Chairigami has also found a larger, unexpected market in businesses that need displays for trade shows. Rotholz gets a couple of these orders a week, and refers to these customers as his “bread and butter.”
“They want something that’s lightweight and inexpensive, easy to pack in and pack out, and that’s a conversation piece that will draw in more customers,” he says. They often order a sofa, some chairs, and shelving, and have their logo applied to the pieces for a cohesive, branded look.
For Rotholz’s part, what really grabs his imagination about cardboard is something even simpler. Every parent knows the frustration of buying a nice gift for their child, only to watch the kid play more with the box it came in. It’s a modest, unassuming material. Because of that, Rotholz calls it the “great leveler.”
“I’ve had some big-time investors come into my store,” he says. “Everyone is kind of formal, and they have their spiel.” But when a meeting takes place while everyone is sitting on cardboard furniture, it all comes down a notch. “Cardboard is very honest and transparent,” Rotholz muses, “and I think it kind of brings that out in people, too.”
While all of Chairigami’s previous products have been designed and built solely by Rotholz, he had some help for the standing desk project.
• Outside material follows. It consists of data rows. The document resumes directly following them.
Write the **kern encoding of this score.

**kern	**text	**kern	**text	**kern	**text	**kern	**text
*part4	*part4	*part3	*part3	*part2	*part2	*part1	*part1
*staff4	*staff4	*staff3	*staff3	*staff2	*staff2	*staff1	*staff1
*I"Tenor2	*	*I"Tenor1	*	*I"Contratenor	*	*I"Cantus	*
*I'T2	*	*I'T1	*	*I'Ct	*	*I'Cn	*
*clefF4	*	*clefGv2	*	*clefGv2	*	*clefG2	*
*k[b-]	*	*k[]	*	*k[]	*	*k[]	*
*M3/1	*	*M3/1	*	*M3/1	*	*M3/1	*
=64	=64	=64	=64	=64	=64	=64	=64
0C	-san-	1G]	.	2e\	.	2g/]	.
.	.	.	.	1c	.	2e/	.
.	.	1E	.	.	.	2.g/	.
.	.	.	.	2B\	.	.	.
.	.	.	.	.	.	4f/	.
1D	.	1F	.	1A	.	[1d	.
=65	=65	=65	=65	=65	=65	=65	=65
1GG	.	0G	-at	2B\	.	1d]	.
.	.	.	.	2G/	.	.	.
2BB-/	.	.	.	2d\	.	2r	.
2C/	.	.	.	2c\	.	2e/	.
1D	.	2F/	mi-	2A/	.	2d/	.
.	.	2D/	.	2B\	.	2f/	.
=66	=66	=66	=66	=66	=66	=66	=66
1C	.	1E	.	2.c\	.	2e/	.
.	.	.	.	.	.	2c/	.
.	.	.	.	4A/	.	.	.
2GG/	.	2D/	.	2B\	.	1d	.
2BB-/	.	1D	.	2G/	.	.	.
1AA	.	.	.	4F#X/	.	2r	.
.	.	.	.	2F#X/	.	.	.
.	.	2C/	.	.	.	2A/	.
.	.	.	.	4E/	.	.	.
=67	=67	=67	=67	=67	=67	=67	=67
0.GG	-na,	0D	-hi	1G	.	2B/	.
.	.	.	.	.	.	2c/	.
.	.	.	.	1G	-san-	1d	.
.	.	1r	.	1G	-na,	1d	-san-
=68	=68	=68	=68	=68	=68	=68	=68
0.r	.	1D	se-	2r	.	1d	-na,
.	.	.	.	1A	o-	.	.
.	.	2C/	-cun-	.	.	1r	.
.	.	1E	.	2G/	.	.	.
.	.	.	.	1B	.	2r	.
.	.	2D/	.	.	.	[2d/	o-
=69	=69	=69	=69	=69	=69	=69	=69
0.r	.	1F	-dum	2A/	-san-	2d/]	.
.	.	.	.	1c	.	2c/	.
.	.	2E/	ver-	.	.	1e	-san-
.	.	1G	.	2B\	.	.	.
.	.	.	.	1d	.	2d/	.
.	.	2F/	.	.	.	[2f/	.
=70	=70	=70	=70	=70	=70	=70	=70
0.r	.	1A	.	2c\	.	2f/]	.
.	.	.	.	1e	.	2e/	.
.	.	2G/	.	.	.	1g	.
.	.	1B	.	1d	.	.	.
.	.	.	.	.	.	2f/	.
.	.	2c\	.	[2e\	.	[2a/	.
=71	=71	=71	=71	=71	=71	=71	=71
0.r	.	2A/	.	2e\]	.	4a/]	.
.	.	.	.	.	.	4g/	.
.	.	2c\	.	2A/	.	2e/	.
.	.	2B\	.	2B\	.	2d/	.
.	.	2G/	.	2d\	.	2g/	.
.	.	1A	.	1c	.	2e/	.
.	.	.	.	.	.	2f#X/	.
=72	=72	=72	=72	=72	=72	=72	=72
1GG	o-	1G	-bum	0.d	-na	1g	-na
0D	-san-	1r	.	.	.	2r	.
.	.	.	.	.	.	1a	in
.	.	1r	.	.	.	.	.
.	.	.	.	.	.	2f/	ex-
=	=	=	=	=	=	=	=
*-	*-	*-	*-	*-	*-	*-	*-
In fact, experimenting with outsourced production was one of the reasons Rotholz launched the Kickstarter campaign.
To make the standing desks, he worked with several other companies: a die-making company (which produced the rotary die, which Rotholz describes as a “huge cylinder with a cookie cutter on it”), a die-cutting company (which stamped out the cardboard pieces), and an assembly business (which packaged and shipped the completed products).
“The cool thing is that all of those people were within a 100-mile radius (of New Haven), so it’s all very, very local,” says Rotholz. Even the cardboard sheet manufacturer is nearby in Massachusetts.
The Kickstarter experience has shown Rotholz that his business can be viable and scalable. But like any designer, he’s not content to stick with one product — or even one type of product. His goals for the future include finding a mentor who can offer constructive feedback, being part of a creative community he can bounce ideas off of, and exploring roles that are less about manufacturing and more about consulting and ideation.
But what really gets him going is playing with new materials. When he’s not working on his business, he’s tinkering with other fun projects — whether it’s a spherical lamp made from ketchup cups, or a parabolic solar reflector that grills hot dogs. It’s clear that Rotholz is just at the beginning of what’s sure to be an innovative design career.
“I love to invent things and make things and design new objects,” he says. “I think experimenting with new materials is endlessly exciting.”